WORK TO COMPLETE. Copy out the classification lines of every entry word for word, and leave the pictures out of your answer.

------ RECORD LIST

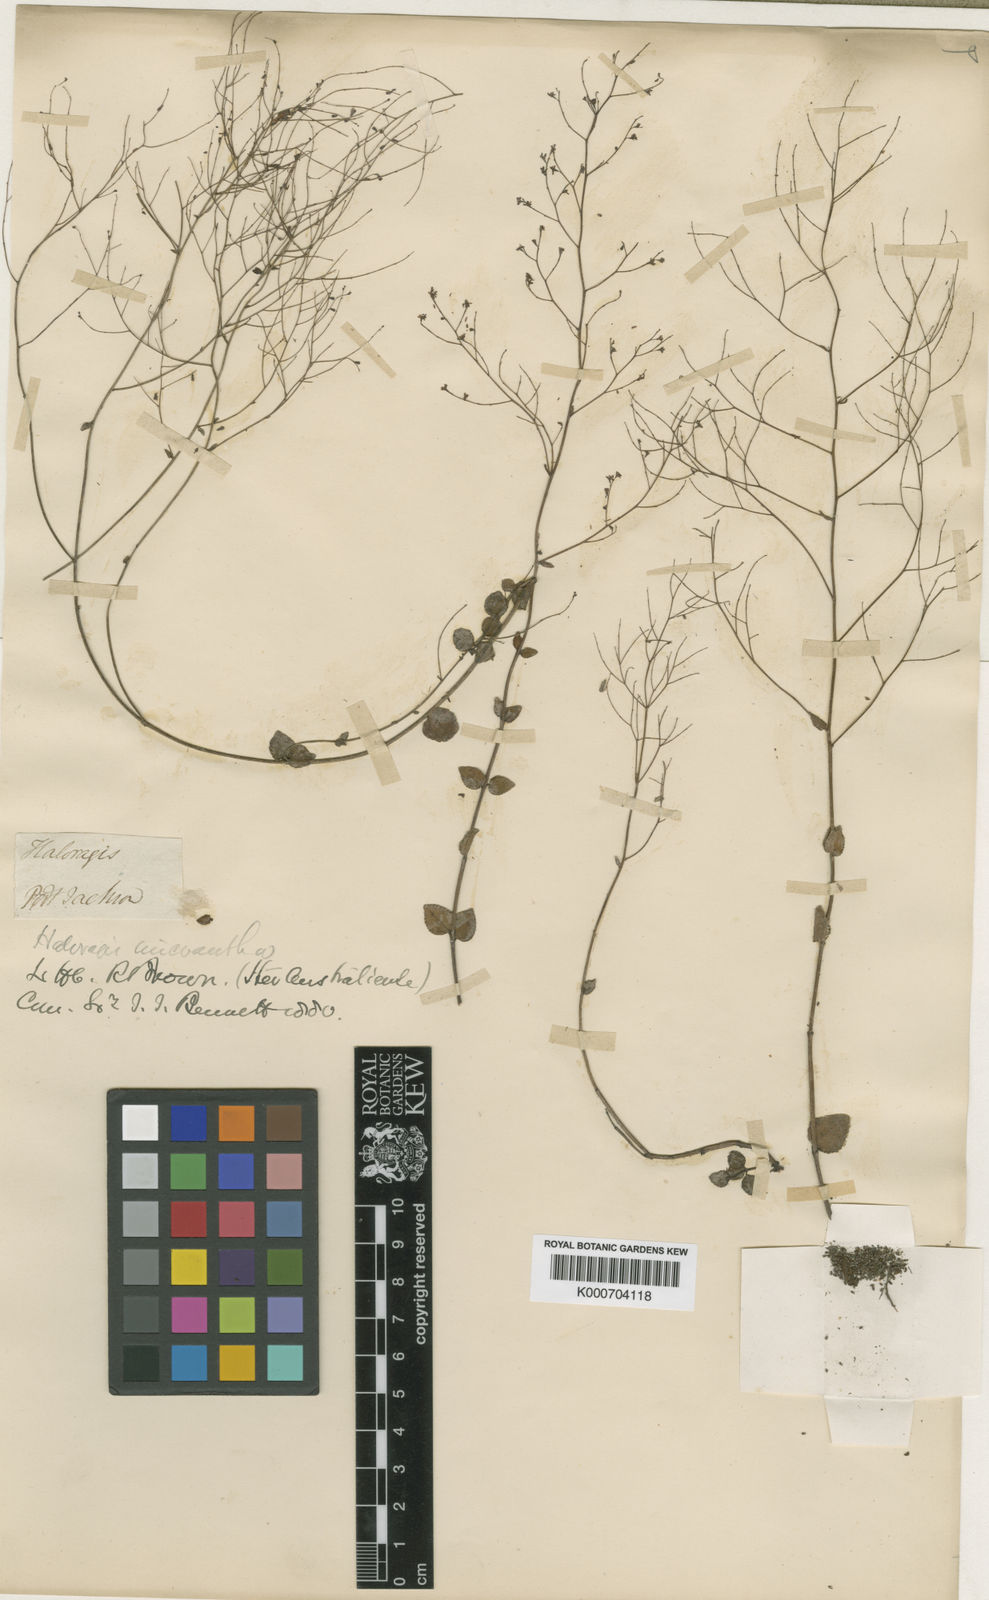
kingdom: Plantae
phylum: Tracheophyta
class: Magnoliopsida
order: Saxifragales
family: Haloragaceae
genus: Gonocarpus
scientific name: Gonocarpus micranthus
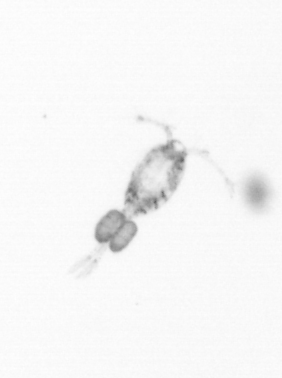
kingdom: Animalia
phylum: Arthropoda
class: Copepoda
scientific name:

------------

SOLUTION TO THE EXERCISE.
kingdom: Plantae
phylum: Tracheophyta
class: Magnoliopsida
order: Saxifragales
family: Haloragaceae
genus: Gonocarpus
scientific name: Gonocarpus micranthus
kingdom: Animalia
phylum: Arthropoda
class: Copepoda
scientific name:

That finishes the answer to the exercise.